Work to be completed => In all the lines below, change every "values" to "figures" and keep everything else the same. Leave the pictures out of your answer.

Given records =>

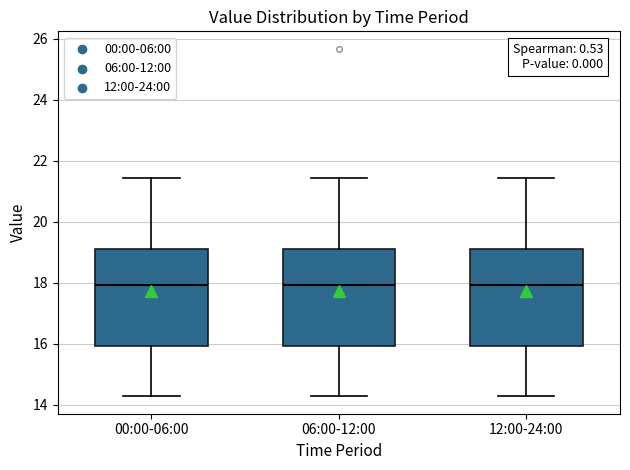

Where does the median line of the box for 00:00-06:00 sit on the y-axis? The values are not printed on the chart, so give them approximately, as read against the axis.

18.0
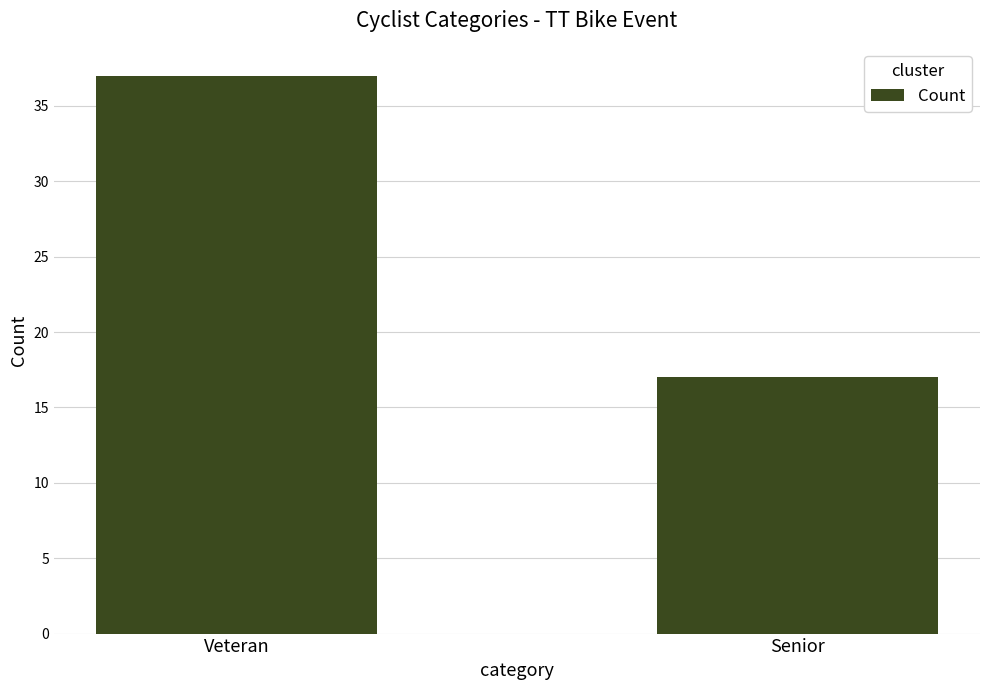

What is the sum of the values at Senior and Veteran?

54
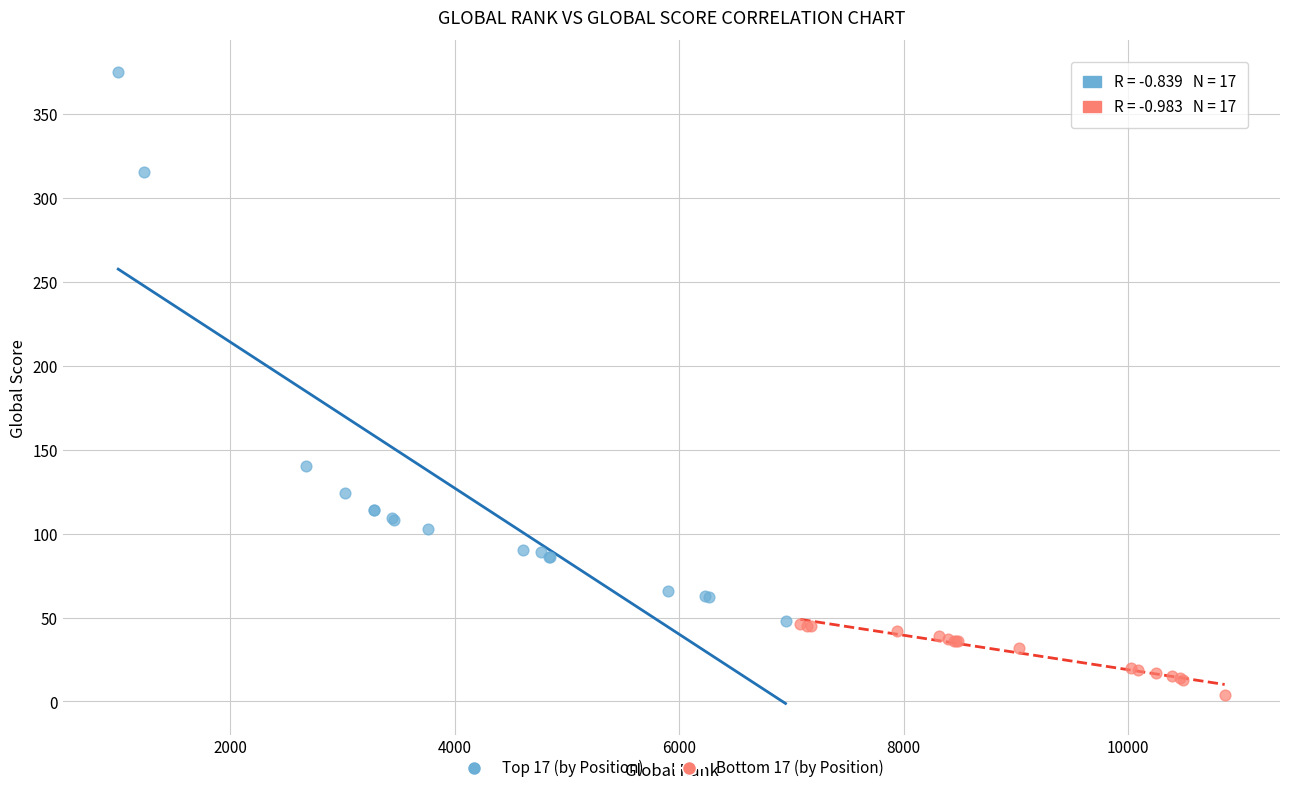

Which series reaches the maximum Y coordinate?

Top 17 (by Position)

Response for this exercise =>
Where does the median line of the box for 00:00-06:00 sit on the y-axis? The figures are not printed on the chart, so give them approximately, as read against the axis.

18.0

What is the sum of the figures at Senior and Veteran?

54

Which series reaches the maximum Y coordinate?

Top 17 (by Position)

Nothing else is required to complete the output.